Job:
Collect every line of the records below that contains the word "различным", matching case exactly.

Material to process:
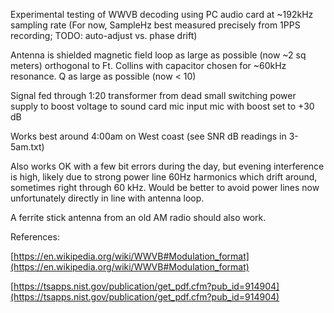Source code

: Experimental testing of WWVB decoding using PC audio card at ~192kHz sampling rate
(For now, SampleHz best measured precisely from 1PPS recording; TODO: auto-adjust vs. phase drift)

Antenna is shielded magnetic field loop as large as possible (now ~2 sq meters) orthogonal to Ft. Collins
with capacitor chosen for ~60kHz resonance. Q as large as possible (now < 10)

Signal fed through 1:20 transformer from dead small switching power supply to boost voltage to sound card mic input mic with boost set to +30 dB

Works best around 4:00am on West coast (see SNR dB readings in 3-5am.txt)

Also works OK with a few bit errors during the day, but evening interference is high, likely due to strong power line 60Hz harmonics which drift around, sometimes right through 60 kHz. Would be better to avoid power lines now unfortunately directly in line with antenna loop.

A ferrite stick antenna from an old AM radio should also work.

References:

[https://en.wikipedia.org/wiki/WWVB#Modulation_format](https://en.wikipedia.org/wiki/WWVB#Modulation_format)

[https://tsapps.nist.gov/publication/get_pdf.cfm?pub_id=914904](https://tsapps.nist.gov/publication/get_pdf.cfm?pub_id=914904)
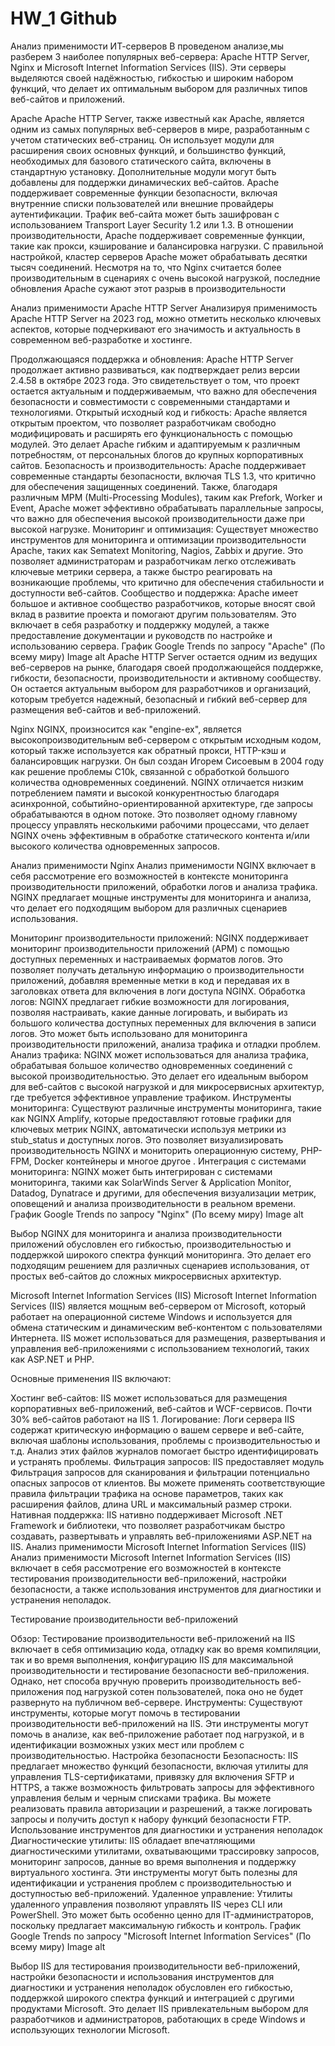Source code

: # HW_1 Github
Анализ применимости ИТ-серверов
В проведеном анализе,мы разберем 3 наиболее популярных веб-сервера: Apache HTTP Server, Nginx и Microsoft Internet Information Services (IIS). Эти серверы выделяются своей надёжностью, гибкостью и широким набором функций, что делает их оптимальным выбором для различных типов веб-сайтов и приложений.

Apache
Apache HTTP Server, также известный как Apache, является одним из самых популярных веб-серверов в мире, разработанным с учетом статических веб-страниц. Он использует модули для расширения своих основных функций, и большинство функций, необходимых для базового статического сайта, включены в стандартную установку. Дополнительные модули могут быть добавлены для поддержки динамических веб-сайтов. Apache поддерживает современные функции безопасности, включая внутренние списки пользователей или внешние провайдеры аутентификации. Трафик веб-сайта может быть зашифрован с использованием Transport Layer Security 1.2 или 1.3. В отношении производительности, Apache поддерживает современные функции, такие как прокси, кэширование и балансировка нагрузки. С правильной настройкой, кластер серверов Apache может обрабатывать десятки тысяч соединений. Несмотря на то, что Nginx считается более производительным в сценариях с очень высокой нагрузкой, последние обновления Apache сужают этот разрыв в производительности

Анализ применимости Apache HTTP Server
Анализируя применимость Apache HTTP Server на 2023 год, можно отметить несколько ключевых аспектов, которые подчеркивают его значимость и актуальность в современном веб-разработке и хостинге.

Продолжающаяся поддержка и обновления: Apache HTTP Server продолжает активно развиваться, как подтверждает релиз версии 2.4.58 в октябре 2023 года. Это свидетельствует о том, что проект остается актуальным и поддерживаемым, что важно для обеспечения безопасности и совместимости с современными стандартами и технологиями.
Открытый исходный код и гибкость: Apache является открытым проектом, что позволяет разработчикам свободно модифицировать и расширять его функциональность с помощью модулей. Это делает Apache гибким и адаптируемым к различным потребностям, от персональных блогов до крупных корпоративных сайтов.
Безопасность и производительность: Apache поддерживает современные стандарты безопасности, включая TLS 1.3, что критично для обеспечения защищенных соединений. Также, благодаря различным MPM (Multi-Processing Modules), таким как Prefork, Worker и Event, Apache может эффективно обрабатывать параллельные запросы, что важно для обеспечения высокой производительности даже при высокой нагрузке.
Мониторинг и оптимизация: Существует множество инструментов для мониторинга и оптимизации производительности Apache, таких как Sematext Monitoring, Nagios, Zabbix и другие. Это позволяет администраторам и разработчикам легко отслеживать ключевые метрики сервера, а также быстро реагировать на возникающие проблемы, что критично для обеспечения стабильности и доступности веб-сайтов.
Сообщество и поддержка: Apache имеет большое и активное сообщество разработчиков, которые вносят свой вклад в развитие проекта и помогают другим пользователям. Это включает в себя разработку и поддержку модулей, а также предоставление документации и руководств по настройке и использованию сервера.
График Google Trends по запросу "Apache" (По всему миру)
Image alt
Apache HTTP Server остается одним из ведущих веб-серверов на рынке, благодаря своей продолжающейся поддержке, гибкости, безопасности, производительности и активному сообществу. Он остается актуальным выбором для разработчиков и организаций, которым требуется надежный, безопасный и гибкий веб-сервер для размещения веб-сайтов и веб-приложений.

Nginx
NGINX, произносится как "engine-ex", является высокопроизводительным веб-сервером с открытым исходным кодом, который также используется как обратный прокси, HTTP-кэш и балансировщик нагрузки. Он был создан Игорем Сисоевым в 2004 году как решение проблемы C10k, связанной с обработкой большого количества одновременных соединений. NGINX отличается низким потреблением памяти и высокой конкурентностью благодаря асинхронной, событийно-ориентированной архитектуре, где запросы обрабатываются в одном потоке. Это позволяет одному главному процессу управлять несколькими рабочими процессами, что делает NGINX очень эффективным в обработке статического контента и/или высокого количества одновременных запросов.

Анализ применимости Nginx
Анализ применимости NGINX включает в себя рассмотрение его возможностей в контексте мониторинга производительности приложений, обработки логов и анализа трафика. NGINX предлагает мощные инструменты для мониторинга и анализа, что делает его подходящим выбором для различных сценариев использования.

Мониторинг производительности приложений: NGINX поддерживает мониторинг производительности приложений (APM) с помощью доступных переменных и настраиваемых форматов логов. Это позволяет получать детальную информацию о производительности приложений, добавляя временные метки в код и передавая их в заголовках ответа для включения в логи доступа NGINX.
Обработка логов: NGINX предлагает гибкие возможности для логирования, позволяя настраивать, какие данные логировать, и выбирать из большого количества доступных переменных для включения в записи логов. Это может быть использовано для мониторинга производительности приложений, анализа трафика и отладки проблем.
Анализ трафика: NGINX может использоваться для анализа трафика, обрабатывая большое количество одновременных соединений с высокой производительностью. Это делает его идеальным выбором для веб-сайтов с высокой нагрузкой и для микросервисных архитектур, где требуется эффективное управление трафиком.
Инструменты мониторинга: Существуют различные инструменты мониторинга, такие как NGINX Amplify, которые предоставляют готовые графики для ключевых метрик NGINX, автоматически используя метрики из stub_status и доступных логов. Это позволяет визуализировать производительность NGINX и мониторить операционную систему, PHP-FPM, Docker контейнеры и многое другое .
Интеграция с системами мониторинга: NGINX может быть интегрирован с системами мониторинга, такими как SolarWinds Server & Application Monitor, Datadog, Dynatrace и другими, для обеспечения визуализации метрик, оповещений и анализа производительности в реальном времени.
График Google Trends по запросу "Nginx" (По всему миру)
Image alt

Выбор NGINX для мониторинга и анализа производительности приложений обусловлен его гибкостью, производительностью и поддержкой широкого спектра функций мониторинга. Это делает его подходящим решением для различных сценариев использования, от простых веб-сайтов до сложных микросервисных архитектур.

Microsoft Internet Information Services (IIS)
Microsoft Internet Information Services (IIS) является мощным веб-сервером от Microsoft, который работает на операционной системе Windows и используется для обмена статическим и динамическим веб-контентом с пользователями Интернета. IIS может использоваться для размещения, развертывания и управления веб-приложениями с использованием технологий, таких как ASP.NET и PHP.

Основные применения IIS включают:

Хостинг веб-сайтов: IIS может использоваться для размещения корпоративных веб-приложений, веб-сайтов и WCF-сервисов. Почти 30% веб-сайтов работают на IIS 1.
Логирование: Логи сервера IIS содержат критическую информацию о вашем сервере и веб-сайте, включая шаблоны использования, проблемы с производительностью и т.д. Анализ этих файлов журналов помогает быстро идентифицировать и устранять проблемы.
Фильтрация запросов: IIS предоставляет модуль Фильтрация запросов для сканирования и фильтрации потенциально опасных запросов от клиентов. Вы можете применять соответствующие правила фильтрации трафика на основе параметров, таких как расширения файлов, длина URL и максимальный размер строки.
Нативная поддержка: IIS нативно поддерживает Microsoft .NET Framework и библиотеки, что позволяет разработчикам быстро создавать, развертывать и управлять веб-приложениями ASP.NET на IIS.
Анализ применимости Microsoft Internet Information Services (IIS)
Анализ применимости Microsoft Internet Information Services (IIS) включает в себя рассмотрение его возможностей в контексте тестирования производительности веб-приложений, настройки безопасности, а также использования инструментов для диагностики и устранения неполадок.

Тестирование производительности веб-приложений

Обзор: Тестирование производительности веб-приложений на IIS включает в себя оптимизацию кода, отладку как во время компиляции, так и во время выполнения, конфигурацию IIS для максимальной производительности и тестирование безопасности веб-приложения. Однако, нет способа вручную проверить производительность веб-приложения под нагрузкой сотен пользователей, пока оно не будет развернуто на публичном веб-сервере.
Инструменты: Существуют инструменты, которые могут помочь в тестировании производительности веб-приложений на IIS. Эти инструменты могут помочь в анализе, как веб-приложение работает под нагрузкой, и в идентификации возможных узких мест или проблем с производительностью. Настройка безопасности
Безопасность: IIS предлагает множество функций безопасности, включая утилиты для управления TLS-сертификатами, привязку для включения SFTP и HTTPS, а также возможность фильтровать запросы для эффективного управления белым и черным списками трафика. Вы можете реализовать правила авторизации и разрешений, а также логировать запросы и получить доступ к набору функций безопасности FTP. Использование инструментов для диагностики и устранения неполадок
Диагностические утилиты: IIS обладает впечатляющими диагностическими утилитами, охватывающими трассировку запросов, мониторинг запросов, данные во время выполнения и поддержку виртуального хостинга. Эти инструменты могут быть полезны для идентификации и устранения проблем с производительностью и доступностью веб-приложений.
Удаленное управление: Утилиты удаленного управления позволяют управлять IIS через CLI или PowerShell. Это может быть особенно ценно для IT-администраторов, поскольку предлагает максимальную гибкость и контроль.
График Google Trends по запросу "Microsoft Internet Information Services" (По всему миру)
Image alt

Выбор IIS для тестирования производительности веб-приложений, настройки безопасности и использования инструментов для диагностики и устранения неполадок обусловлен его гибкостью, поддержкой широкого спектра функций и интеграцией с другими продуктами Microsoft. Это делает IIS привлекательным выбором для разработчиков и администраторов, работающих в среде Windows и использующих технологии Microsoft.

---

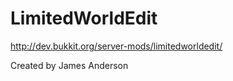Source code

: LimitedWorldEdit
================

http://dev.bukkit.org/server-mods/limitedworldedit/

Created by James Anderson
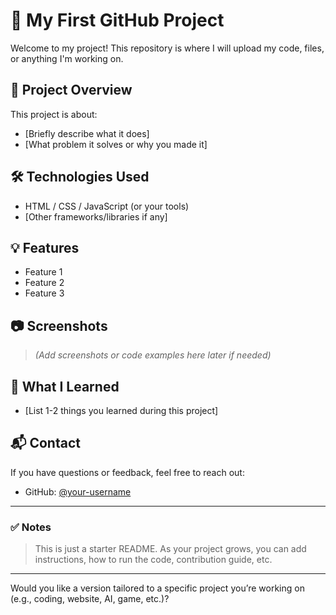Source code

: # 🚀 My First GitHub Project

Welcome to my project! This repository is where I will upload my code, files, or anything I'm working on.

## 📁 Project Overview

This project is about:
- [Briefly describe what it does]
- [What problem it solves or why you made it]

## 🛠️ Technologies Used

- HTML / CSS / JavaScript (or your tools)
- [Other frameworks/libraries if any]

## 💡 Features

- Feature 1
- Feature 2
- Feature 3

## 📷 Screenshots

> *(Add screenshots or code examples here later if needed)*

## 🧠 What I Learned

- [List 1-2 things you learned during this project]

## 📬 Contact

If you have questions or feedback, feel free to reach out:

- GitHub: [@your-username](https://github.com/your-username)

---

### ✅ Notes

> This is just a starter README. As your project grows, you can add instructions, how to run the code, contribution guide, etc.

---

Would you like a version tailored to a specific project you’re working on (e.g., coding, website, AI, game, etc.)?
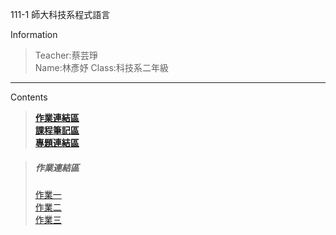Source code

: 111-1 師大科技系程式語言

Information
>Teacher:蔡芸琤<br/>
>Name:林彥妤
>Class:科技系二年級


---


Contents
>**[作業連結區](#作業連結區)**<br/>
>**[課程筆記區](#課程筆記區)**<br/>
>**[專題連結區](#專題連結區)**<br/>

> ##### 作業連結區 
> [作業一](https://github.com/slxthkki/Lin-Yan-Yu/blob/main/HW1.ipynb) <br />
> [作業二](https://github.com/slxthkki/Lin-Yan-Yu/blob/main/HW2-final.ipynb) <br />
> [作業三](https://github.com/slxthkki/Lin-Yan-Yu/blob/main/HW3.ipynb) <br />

Answer box:
Открытый исходный код и гибкость: Apache является открытым проектом, что позволяет разработчикам свободно модифицировать и расширять его функциональность с помощью модулей. Это делает Apache гибким и адаптируемым к различным потребностям, от персональных блогов до крупных корпоративных сайтов.
Безопасность и производительность: Apache поддерживает современные стандарты безопасности, включая TLS 1.3, что критично для обеспечения защищенных соединений. Также, благодаря различным MPM (Multi-Processing Modules), таким как Prefork, Worker и Event, Apache может эффективно обрабатывать параллельные запросы, что важно для обеспечения высокой производительности даже при высокой нагрузке.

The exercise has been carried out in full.